A company called Applied Digital Solutions wants you to undergo a surgical procedure to implant a tiny RFID microchip in your arm. Why would you want to do this? Because "Radio Frequency ID" chips will eliminate the heavy burden of having to carry credit cards and remember your ATM numbers. Instead, your arm becomes your card and ID number -- simply run your arm under a scanner and your embedded radio chip sends a digital signal to the computer, allowing you to complete your transaction. ADS calls its microchip "VeriPay."

There's only one rational reason that ADS executives think we'll submit to this: They're insane. Insane, but serious. They insist that this technological leap is needed because many people lose their credit cards. "VeriPay solves that problem," says a corporate PR flak, cheerfully noting that ADS's chip "is sub dermal and very difficult to lose. You don't leave it sitting in the backseat of a taxi," he said.

Sub dermal or not, your ID number still can be stolen by a geeky thief who rigs up a device to intercept your radio-transmitted number, then plays it back later to your ATM machine, emptying your account.

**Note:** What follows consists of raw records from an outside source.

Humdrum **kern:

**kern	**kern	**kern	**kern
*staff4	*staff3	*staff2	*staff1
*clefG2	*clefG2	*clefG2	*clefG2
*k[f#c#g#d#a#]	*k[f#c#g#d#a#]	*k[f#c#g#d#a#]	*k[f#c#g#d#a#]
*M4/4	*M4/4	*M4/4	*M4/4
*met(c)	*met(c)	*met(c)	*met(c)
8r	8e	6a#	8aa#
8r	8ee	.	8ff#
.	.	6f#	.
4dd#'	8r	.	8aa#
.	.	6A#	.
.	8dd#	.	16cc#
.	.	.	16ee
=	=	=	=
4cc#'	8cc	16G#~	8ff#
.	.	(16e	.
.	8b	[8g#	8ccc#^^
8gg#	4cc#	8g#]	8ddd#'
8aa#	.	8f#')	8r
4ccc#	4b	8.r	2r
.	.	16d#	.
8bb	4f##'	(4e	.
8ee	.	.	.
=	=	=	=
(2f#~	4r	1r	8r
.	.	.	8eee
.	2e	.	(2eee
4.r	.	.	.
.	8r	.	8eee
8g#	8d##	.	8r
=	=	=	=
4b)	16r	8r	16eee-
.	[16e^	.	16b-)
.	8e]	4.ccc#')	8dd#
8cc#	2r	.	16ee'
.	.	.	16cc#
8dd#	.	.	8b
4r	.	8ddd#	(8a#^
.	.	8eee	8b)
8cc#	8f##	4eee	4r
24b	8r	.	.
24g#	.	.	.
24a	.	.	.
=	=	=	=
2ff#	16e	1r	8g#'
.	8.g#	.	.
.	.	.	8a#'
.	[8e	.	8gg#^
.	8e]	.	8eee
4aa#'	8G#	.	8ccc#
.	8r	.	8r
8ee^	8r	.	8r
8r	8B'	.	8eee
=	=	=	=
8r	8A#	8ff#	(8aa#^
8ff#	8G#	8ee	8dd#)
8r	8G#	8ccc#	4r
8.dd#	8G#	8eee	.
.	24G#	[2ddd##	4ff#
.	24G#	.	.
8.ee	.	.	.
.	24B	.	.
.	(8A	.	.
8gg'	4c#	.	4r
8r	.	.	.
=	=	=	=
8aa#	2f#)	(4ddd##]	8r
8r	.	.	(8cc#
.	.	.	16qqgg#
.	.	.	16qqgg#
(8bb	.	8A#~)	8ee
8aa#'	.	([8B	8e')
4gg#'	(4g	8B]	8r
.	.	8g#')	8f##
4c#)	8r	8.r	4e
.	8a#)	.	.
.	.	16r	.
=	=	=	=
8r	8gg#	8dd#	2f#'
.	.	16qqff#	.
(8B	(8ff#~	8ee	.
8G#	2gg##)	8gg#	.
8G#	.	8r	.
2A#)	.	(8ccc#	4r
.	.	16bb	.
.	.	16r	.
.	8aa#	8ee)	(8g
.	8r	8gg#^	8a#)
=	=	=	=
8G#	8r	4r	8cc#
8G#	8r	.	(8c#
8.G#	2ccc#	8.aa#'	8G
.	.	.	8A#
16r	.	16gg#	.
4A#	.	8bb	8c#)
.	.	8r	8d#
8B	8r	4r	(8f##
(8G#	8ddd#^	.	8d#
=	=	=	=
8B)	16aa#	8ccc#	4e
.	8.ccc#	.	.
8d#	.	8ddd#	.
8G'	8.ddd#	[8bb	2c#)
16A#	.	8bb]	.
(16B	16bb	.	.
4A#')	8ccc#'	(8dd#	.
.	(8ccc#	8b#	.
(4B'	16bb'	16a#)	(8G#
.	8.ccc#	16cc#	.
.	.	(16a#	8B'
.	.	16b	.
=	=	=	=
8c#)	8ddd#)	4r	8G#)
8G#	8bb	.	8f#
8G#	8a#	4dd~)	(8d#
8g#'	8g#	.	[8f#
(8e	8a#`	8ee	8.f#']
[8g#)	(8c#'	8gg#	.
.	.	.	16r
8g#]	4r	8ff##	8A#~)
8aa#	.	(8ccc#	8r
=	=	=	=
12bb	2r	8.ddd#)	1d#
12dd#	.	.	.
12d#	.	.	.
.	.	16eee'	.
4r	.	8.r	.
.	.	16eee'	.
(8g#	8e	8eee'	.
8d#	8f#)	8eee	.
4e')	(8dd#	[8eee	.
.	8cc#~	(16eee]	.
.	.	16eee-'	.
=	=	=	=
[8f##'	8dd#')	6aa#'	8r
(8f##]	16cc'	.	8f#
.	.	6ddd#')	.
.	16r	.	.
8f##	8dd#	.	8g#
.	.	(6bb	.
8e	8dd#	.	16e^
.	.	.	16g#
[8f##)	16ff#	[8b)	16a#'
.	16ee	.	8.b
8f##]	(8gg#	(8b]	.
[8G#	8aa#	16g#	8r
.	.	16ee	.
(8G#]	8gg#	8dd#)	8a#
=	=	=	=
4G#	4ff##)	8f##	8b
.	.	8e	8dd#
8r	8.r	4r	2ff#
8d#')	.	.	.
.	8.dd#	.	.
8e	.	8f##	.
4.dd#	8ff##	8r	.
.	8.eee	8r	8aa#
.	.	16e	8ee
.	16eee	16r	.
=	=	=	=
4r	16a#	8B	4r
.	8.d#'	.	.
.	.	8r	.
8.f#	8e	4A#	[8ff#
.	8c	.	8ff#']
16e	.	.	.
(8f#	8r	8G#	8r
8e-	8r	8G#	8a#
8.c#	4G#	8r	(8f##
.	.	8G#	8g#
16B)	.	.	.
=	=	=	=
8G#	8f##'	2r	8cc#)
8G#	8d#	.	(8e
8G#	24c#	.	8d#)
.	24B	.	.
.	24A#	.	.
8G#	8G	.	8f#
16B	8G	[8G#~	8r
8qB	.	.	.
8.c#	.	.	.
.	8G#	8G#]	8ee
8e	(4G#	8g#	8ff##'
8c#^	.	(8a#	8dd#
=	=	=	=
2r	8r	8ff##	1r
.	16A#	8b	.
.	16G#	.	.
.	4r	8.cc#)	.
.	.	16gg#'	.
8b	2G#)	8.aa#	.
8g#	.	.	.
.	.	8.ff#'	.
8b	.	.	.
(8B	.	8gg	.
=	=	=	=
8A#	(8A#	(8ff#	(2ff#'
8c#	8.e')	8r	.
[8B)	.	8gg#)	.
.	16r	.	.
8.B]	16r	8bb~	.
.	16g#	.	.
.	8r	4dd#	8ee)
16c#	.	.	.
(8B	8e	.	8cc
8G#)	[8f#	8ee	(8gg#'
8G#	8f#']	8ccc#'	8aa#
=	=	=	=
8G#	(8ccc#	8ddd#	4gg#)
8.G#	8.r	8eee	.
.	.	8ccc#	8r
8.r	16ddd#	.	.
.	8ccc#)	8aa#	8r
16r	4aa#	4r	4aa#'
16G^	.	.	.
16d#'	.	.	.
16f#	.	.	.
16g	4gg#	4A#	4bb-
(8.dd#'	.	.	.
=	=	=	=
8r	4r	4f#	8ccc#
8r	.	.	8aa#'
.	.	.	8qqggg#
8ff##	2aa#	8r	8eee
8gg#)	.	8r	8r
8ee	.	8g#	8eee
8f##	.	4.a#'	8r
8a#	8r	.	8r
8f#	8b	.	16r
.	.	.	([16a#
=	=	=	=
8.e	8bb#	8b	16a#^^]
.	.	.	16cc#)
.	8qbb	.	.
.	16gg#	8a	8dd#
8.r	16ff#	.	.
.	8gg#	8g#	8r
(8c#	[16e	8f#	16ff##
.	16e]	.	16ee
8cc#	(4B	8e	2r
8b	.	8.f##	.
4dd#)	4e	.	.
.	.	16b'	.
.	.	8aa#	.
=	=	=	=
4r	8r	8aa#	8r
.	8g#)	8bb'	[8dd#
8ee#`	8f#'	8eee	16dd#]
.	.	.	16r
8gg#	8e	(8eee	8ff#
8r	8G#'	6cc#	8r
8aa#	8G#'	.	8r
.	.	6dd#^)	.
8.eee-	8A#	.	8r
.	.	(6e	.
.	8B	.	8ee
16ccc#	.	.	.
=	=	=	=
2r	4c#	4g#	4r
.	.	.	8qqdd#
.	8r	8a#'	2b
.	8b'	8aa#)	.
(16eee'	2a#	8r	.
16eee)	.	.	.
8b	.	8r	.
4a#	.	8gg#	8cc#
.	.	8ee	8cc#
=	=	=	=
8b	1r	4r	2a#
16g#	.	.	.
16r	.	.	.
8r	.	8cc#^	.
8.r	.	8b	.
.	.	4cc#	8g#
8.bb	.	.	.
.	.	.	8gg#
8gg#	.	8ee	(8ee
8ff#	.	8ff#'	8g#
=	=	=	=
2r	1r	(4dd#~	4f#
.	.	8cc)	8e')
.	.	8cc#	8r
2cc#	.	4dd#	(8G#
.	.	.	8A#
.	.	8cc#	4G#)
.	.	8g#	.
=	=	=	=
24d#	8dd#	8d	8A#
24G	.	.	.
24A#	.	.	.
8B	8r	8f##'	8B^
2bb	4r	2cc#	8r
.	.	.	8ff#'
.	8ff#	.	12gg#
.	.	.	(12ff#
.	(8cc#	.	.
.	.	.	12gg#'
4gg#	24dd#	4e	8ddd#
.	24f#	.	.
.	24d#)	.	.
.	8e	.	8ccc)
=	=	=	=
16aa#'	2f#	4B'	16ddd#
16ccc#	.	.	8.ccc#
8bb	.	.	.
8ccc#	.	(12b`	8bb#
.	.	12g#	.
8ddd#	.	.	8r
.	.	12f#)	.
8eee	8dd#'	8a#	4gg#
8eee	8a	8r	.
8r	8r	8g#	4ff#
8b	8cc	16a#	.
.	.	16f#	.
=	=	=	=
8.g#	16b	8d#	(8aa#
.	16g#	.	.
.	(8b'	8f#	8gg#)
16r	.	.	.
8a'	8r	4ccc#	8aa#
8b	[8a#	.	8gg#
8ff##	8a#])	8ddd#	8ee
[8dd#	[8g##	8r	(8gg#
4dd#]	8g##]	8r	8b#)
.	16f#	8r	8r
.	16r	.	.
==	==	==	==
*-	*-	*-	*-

If your number is stolen, or if you simply switch credit-card companies or banks, what are you to do? No problem says the PR guy: "If you don't want it anymore... you can go to a doctor and have it removed. I call it an opt-out feature," he said gaily. Swell, instead of simply calling your credit card company to cancel your card, you'd have to call a surgeon. This is progress?

Still, ADS is banking on you to "get chipped," as they cheerily put it in a special promotion. To lure you, they're even offering a $50 discount to the first 100,000 people who sign up.

By the way, the honchos of ADS are such business geniuses that the company's stock plummeted from $12 a share three years ago to about 40 cents today. I wouldn't entrust two bits to them -- much less my arm.